(This is a business case study. It will be used to guide discussions during the session: “Compensation and Incentives” at the Vendo Partner Conference in Barcelona on Wednesday, September 6th.)


Christian was confused and a little worried. He sat alone in his conference room after a long day of performance and compensation reviews. He hadn’t felt this alone in a while. Usually, he felt a strong connection with his team. They often came together around this oval table to plan, to solve problems, to celebrate victories. Not today.

He had not expected his day to end this way. His top salesperson had just quit after receiving a glowing performance review and a big, fat commission check. Christian had thought that the salesperson would be even more motivated to continue selling like a maniac. The team loved the salesperson. The company loved the results. What went wrong?

Christian pulled out his notebook and his pen and started to organize his thoughts. What had he learned in his 20+ years of creating compensation and incentive plans for teams around the world? What he wrote surprised him.

Christian is from northern Europe. He’s an entrepreneur and primarily motivated by money. What he found as he wrote about his history with comp plans is that not everyone is like him.

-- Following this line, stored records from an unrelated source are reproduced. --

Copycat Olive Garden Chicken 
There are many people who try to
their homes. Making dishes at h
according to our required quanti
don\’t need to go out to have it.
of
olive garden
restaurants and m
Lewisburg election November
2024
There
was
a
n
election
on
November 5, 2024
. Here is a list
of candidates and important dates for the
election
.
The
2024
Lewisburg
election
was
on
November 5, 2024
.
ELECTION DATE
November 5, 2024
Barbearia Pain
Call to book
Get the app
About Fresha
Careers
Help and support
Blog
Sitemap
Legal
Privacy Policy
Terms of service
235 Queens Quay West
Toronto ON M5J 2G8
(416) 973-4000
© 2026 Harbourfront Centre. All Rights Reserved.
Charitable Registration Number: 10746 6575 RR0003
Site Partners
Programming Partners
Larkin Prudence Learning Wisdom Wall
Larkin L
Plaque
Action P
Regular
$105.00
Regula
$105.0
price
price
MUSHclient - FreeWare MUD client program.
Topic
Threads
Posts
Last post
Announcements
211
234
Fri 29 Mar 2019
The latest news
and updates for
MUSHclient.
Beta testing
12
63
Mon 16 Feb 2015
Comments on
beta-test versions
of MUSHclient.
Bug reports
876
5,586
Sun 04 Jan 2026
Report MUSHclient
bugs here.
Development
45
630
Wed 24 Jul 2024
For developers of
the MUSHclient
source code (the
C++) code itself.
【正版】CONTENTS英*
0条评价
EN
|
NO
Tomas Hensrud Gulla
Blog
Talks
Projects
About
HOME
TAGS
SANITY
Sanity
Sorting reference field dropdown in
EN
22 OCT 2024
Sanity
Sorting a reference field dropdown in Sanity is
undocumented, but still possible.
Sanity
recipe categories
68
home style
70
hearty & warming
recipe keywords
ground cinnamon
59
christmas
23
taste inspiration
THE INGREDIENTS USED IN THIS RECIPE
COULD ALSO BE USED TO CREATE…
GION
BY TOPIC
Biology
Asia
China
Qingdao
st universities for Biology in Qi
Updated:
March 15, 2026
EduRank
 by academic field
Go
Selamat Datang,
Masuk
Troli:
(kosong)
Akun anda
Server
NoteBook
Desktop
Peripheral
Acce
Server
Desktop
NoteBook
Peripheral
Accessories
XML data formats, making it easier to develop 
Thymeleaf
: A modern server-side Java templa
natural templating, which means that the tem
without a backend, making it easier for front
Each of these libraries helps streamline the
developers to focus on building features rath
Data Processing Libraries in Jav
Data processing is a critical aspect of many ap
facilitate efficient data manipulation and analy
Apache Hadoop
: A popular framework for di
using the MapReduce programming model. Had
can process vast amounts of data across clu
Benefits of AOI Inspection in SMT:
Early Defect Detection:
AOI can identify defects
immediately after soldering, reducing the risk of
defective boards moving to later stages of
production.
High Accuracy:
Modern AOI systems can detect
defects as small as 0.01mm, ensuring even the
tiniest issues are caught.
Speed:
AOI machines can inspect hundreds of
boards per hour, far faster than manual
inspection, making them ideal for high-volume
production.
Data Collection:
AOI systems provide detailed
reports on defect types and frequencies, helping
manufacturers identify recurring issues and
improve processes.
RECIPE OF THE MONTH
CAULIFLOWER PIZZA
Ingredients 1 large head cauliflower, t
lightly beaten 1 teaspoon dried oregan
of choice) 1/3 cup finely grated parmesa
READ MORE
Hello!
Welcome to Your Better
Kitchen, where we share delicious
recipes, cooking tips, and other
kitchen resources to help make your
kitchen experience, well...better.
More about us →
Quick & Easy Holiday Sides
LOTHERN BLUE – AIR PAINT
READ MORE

He thought about the team that cared more about free lunch each day at the office than a raise in salary. Then, there was the guy who just wanted to be at home, working alone, in his basement. No reasonable amount of money would get him out. He did his best work there, anyway, so both he and Christian were happy.

There were the high-level employees who cared more about freedom than cash. They wanted to manage their own time and their projects. That was more important than raises in salary. Other high-level people wanted firm financial targets to reach. That motivated them to do their best work.

He remembered frustrating communication problems. He reflected on the high-level employee who made a lot of money through quarterly bonuses when the company was in a growth phase. Then the company leveled off and was not hitting growth targets. Quarter after quarter went by without the employee receiving his bonus. After a year the employee was confused and upset because he didn’t get his bonus. The employee hadn’t understood that the bonus was tied to the company’s performance and not the individuals.

Christian remembered the bonuses that were so well received in the beginning. They soon became expected, taken for granted, by employees. Even when the company or individual didn’t hit the targets the employees still expected a bonus. When he didn’t pay a bonus his employees felt like their salaries were being taken away.

As Christian looked down at his piece of paper he saw there were no easy answers. He had tried a lot of good ideas and they had failed. It looked like the path forward was highly individualized packages that take into account the unique needs of each person and the company’s goals. But how can he do that at scale?


  1. What has been your experience with compensation?
  2. How do you customize for employees?
  3. What has worked and what has failed?